Especially in case of read-only data segment, it makes sense to put all read-only data of the program into one place - since it can be shared by all instances of the running application, saving physical RAM.
Becouse compiler know the exact position of every instruction, when operating with that variable, it would just use it´s adress.
No, not really. Most of the code is relocatable or position independent. The code is patched with real memory addresses when OS loads it into the memory. Actually special techniques are used to actually avoid patching the code so that the code segment too could be shared by all running application instances.
The ABI is responsible for defining how and what compiler and linker supposed to do for program to be executable by the complying OS. I haven't seen the Windows ABI, but the ABIs used by Linux are easy to find: search for "AMD64 ABI". Even reading the Linux ABI might answer some of your questions.

What you are talking about is optimization, and that is the compiler's business. If nothing ever changes that value, and the compiler can figure that out, then the compiler is perfectly free to do just what you say (unless a is declared volatile).
Now if you are saying that you are seeing that the compiler isn't doing that, and you think it should, you'd have to talk to your compiler writer. If you are using VisualStudio, their address is One Microsoft Way, Redmond WA. Good luck knocking on doors there. :-)

Why isn´t just a value of 10 coded directly into program like this:
xor eax,eax //just some instruction
10 //the value iserted to the program
call end //just some instruction
That is how global variables are stored. However, instead of being stuck in the middle of executable code (which is messy, and not even possible nowadays), they are stored just after the program code in memory (in Windows and Linux, at least), in what's called the .data section.
When it can, the compiler will move variables to the .data section to optimize performance. However, there are several reasons it might not:
Some variables cannot be made global, including instance variables for a class, parameters passed into a function (obviously), and variables used in recursive functions.
The variable still exists in memory somewhere, and still must have code to access it. Thus, memory usage will not change. In fact, on the x86 ("Intel"), according to this page the instruction to reference a local variable:
mov eax, [esp+8]
and the instruction to reference a global variable:
mov eax, [0xb3a7135]
both take 1 (one!) clock cycle.
The only advantage, then, is that if every local variable is global, you wouldn't have to make room on the stack for local variables.
Adding a variable to the .data segment may actually increase the size of the executable, since the variable is actually contained in the file itself.
As caf mentions in the comments, stack-based variables only exist while the function is running - global variables take up memory during the entire execution of the program.

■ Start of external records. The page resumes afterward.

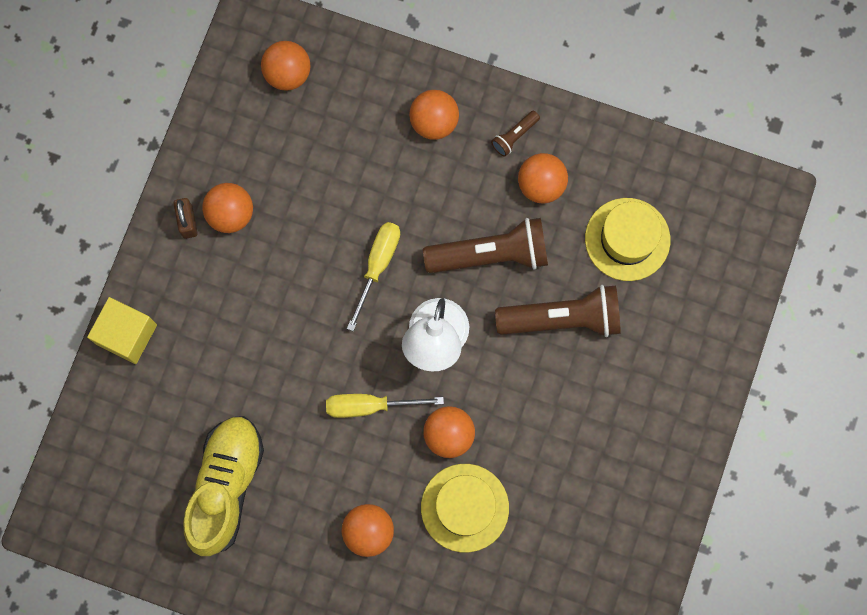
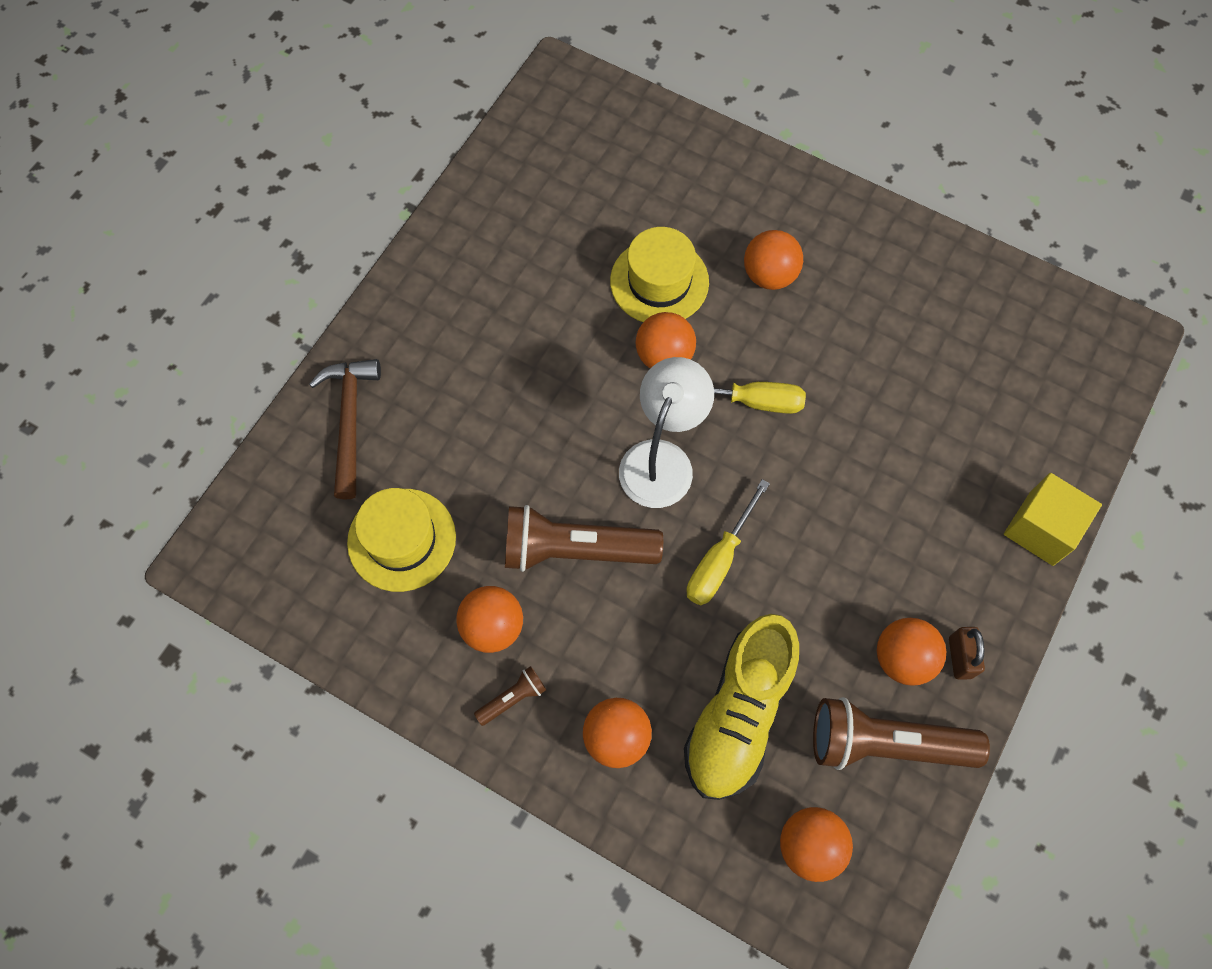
camera: 170 degrees left, 10 degrees down
(226, 486) = (926, 344): yellow shoe -> yellow shoe (738, 714)
(562, 318) = (504, 460): brown flashlight -> brown flashlight (885, 744)
(697, 330) = (349, 421): none -> brown hammer

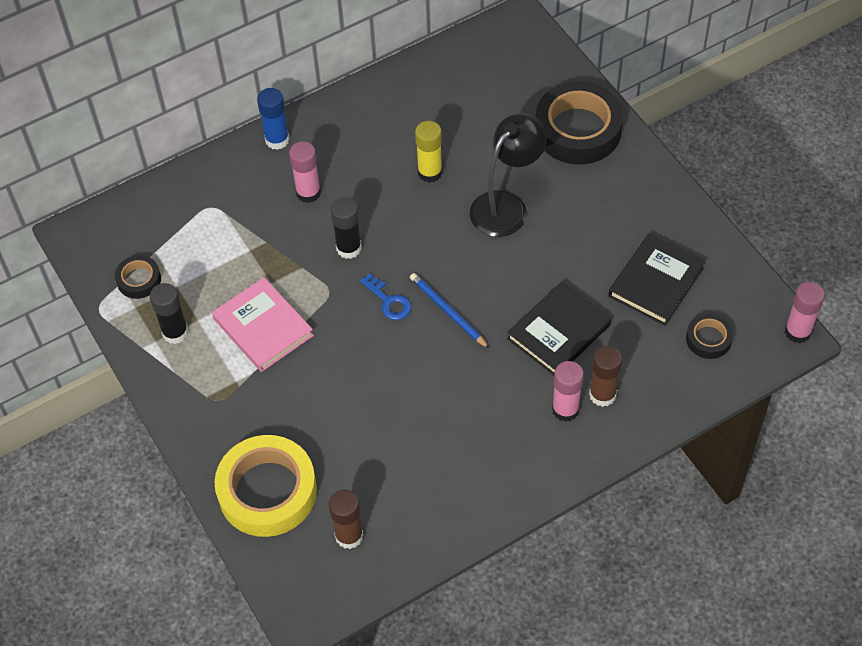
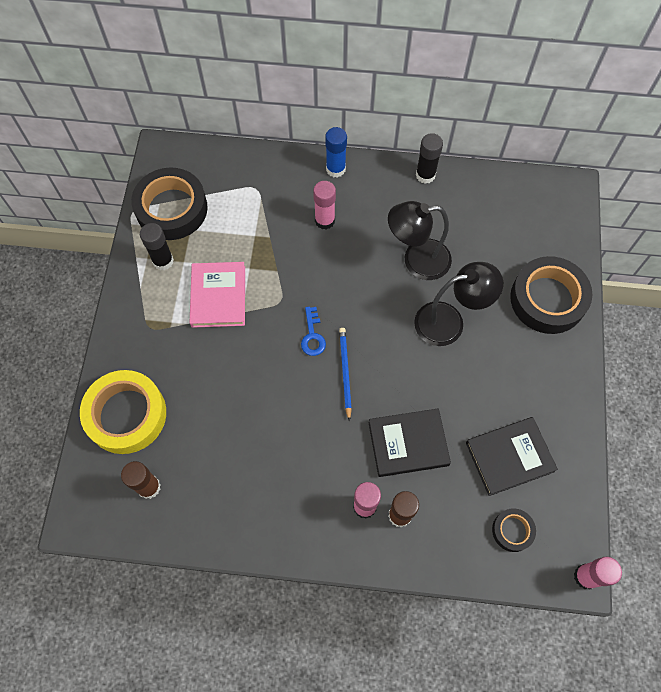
camera: 35 degrees right, 10 degrees up
(139, 280) = (171, 209): black tape -> black tape, size x2.06
(348, 248) = (318, 278): black glue stick -> black glue stick (425, 175)
(430, 172) = (417, 260): yellow glue stick -> black lamp

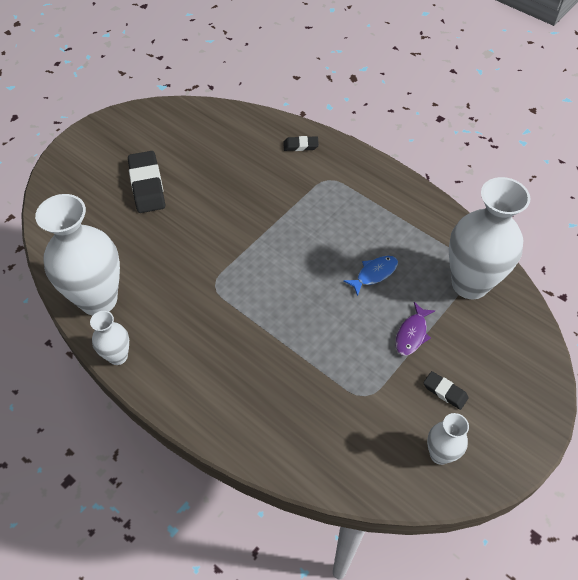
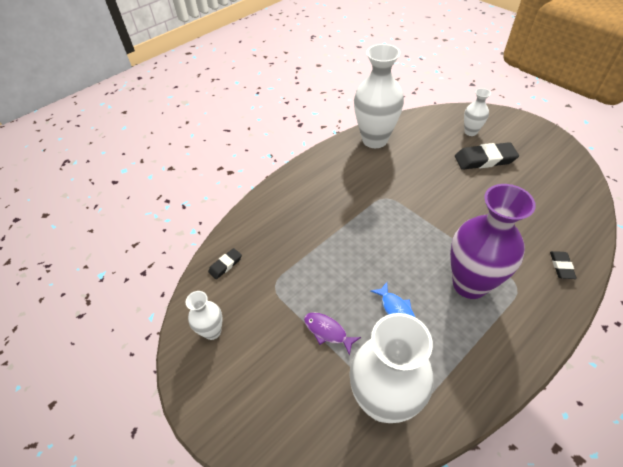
camera: 100 degrees right, 5 degrees down
(118, 356) = (330, 150): white vase -> white vase (470, 132)
(332, 214) = (469, 284): none -> purple vase
(445, 391) = (266, 348): black eraser -> black eraser (225, 265)

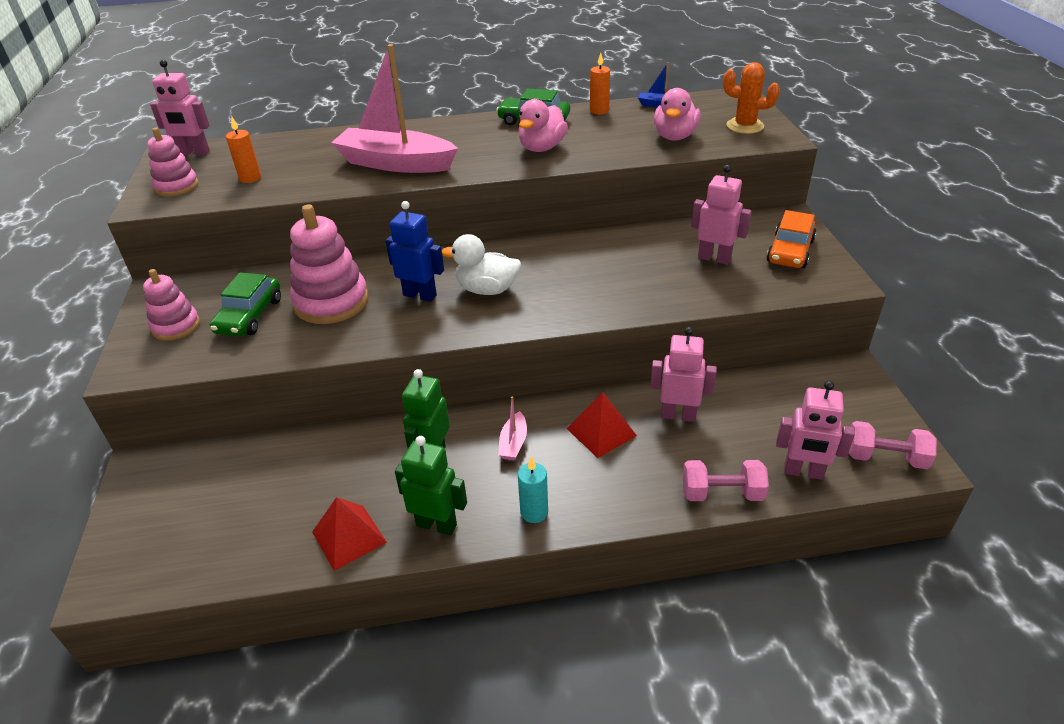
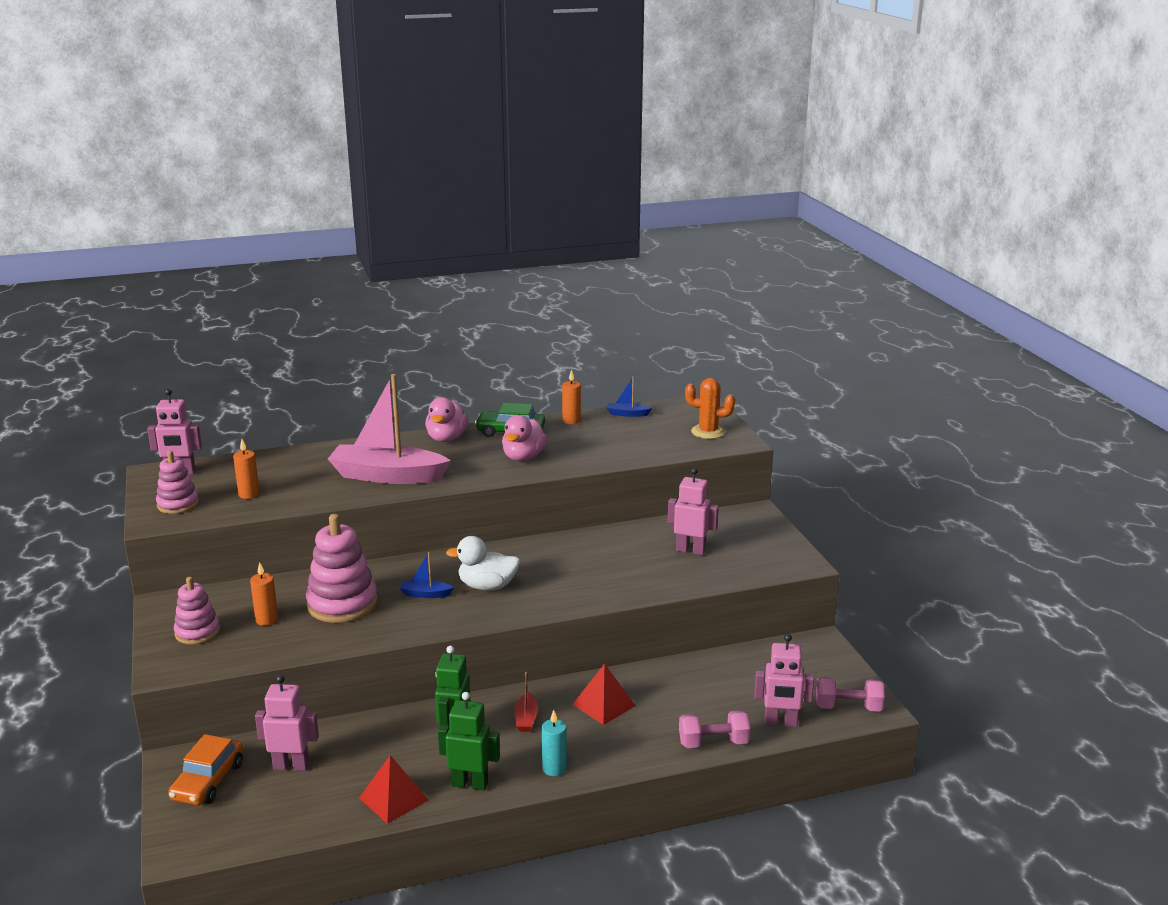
camera: 10 degrees left, 15 degrees down
(249, 316) = (267, 620): green car -> orange candle
(420, 295) = (425, 594): blue robot -> blue boat
(513, 443) = (526, 719): pink boat -> red boat
(674, 136) = (645, 443): pink duck -> pink duck (447, 438)
(678, 415) = (670, 687): pink robot -> pink robot (291, 766)
(790, 251) = (757, 541): orange car -> orange car (208, 781)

not quite sure what your confusion is?
int a = 10; means make a spot in memory, and put the value 10 at the memory address
if you want a to be 10
#define a 10
though more typically
#define TEN 10

Variables have storage space and can be modified. It makes no sense to stick them in the code segment, where they cannot be modified.
If you have code with int a=10 or even const int a=10, the compiler cannot convert code which references 'a' to use the constant 10 directly, because it has no way of knowing whether 'a' may be changed behind its back (even const variables can be changed). For example, one way 'a' can be changed without the compiler knowing is, if you have a pointer which points 'a'. Pointers are not fixed at runtime, so the compiler cannot determine at compile time whether there will be a pointer which will point to and modify 'a'.